I am all for significant nodes in the path!  My point is that /device
is insignificant.


> >>> What is the scope of this work?
> >> see slide 7 of
> >> https://www.ietf.org/proceedings/93/slides/slides-93-rtgwg-3.pdf
> >>
> >>> It appears to be only for "routers switches or similar network elements".
> >>>
> >> >From the slide:
> >>    From DT charter: An overall architecture for
> >>    “the protocols and functionality contained inside the Routing Area”
> > 
> > But the design you propose has huge impact on all models, also models
> > from other areas.
> 
> A very fair point and why it's important to discuss in this WG.  No
> discussion happened in the prague session largely due to multiple
> scheduling conflicts.
> 
> > 
> >>> Q2) interfaces
> >>>
> >>>    The interface model is taken from [RFC7223 <https://tools.ietf.org/html/rfc7223>] and includes possible
> >>>    technology-specific augmentations using example technologies defined
> >>>    in [RFC7277 <https://tools.ietf.org/html/rfc7277>].
> >>>   +--rw interfaces
> >>>       |  +--rw interface* [name]
> >>>       |     +--rw name                       string
> >>>       |     +--rw bind-network-element-id?   uint8
> >>>       |     +--rw ethernet
> >>>       |     |  +--rw bind-networking-instance-name?   string
> >>>       |     |  +--rw aggregates
> >>>       |     |  +--rw rstp
> >>>       |     |  +--rw lldp
> >>>       |     |  +--rw ptp
> >>>       |     +--rw vlans
> >>>       |     +--rw tunnels
> >>>       |     +--rw ipv4
> >>>       |     |  +--rw bind-networking-instance-name?   string
> >>>       |     |  +--rw arp
> >>>       |     |  +--rw icmp
> >>>       |     |  +--rw vrrp
> >>>       |     |  +--rw dhcp-client
> >>>       |     +--rw ipv6
> >>>       |        +--rw bind-networking-instance-name?   string
> >>>       |        +--rw vrrp
> >>>       |        +--rw icmpv6
> >>>       |        +--rw nd
> >>>       |        +--rw dhcpv6-client
> >>>
> >>>
> >>> Actually the interface model is quite different than the one in RFC 7223.
> >>> Seems rather ethernet-centric.  I notice the "type" leaf was removed,
> >>> along with everything else.  Is the plan to toss out RFC 7223,
> >>> recharter the interfaces work, and start over?
> >>>
> >>
> >> So this may be our/my inexperience at play here.  I didn't think it
> >> appropriate for a document that is augmenting an existing model to
> >> redefine the current model - I actually thought this was part of the
> >> power of YANG augmentation.  Are you saying we should have included the
> >> whole 7223 model to augment it, or something different?
> > 
> > As long as you want to have /device/interfaces, you need to obsolete
> > the model in RFC 7223 (and all other published YANG models) and
> > rewrite them.  However, if we get rid of the /device container, the
> > existing model in RFC 7223 fit in nicely in your hierarchy.
> 
> And this is certainly an important point, and I personally think we
> should have a full discussion of if it's worth preserving RFC 7223 or
> open the door for changing  it.  We had many discussions on this in the
> DT and while multiple wanted to do an even larger change, in the end the
> consensus was to try minimize impact to the this and other RFCs -- even
> if it meant using somewhat more cumbersome mechanisms.
> 
> > 
> > I think many of us have said this before, but the top-level container
> > /device doesn't really solve any problem.  Suppose we have a module
> > today with a top-level node /FOO.  Why would this module work better
> > if it augemented /device to give /device/FOO?
> > 
> 
> as mentioned above, I personally think this is about logical separation
> of model types/classes, like a top level directory structure.  So IMO
> it's a bit subjective and really about establish and agreeing upon
> conventions. -- and there's a group of users who say they really like it
> one way.

Hopefully, a decision to change all existing models (including vendor
models!) will be based on something more technical than the fact that
a group of people "really like it" some other way.

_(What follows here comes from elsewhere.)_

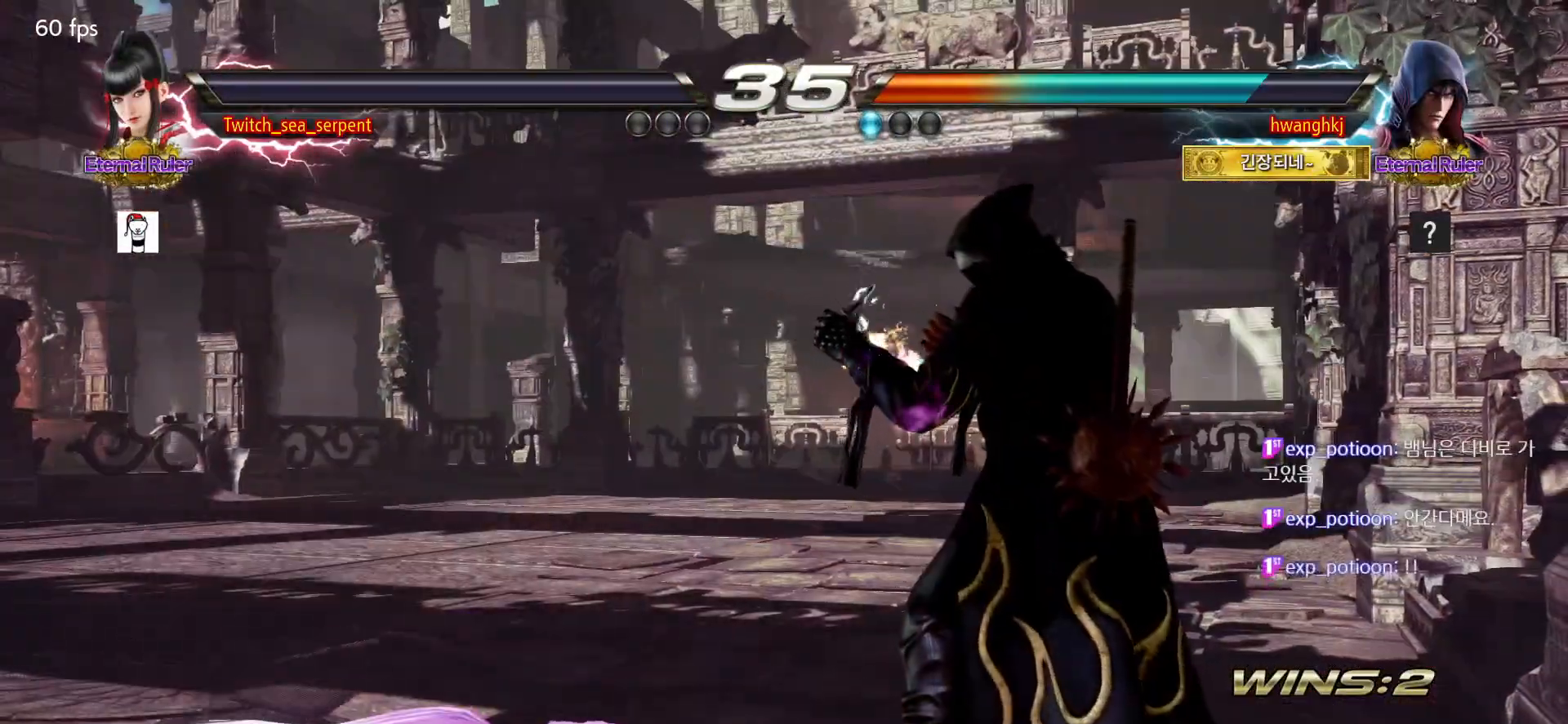
{"dt_ms": 500, "buttons": []}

> > Maybe the problem you are trying to solve with "/device" is what is
> > written in section 3.1:
> > 
> >    One of the challenges in assembling existing YANG models is that they
> >    are generally written with the assumption that each model is at the
> >    root of the configuration or state tree.  Combining models then
> >    results in a multi-rooted tree that does not follow any logical
> >    construction and makes it difficult to work with operationally.  In
> >    some cases, models explicitly reference other models (e.g., via
> >    augmentation) to define a relationship, but this is the case for only
> >    a few existing models.
> > 
> > First of all I don't really agree with this.  We just have a few
> > module published, but for example ietf-ip augments ietf-interfaces,
> > and the idea with ietf-routing is that routing-specific modules
> > augment it.  In fact, I think the published modules follow your
> > proposed hierarchy (with some exception) - if it wasn't for the
> > /device node.
> > 
> > Second, if we want to be conservative with top-level nodes (I am not
> > convinced that this is a problem) we can solve that without going into
> > the extreme of having *one* top-level node.  
> 
> Why do you say only one top level node.  This isn't my exception, nor do
> I see this stated in the draft.  I do think we say one top level node
> dealing with device configuration.

In light of what you explained, I can rephrase this:  On any given
implementation there will always only be one top-level node.  For
example, on a device, the top-node is always /device.  Correct?

> > Instead of having N
> > top-level nodes, we would have N nodes under /device.  Why is this
> > better?
> 
> N would contain only device configuration related modules.  There could
> be others, e.g., /services has been mentioned by some.
> 
> > 
> >> Are you referring to section 2.3?  If so, I think we all agree (and said
> >> as much in Prague) that this section could be clearer.  We/I tried to
> >> explain it in the Prague slide 25 (for this you may want to see the
> >> animation in
> >> https://www.ietf.org/proceedings/93/slides/slides-93-rtgwg-3.pptx)
> >>
> >> Basically the amount of information provided depends on the
> >> logical-network-element context used to access this information.  So if
> >> a model is "retrieved" via an IP address associated with a
> >> network-element-id  with device-view=true (e.g., the left side of slide
> >> 25), then the device's full view is provided.  And when a model is
> >> "retrieved" via an IP address associated with a network-element-id  with
> >> device-view=false (e.g., the ride side of slide 25, either color) only
> >> information related to the network-element-id is provided.
> > 
> > Do you want the user from a particular IP address to have access to
> > just his part of the tree, or do you want that user to have his own
> > "sandbox" that he can control independently of other users?
> 
> The intent was multiple logical-network-elements and when
> device-view=false, any management operation taking place in the context
> of that LNE would only have visibility and ability to control that LNE.
>  This matches a pretty common feature set.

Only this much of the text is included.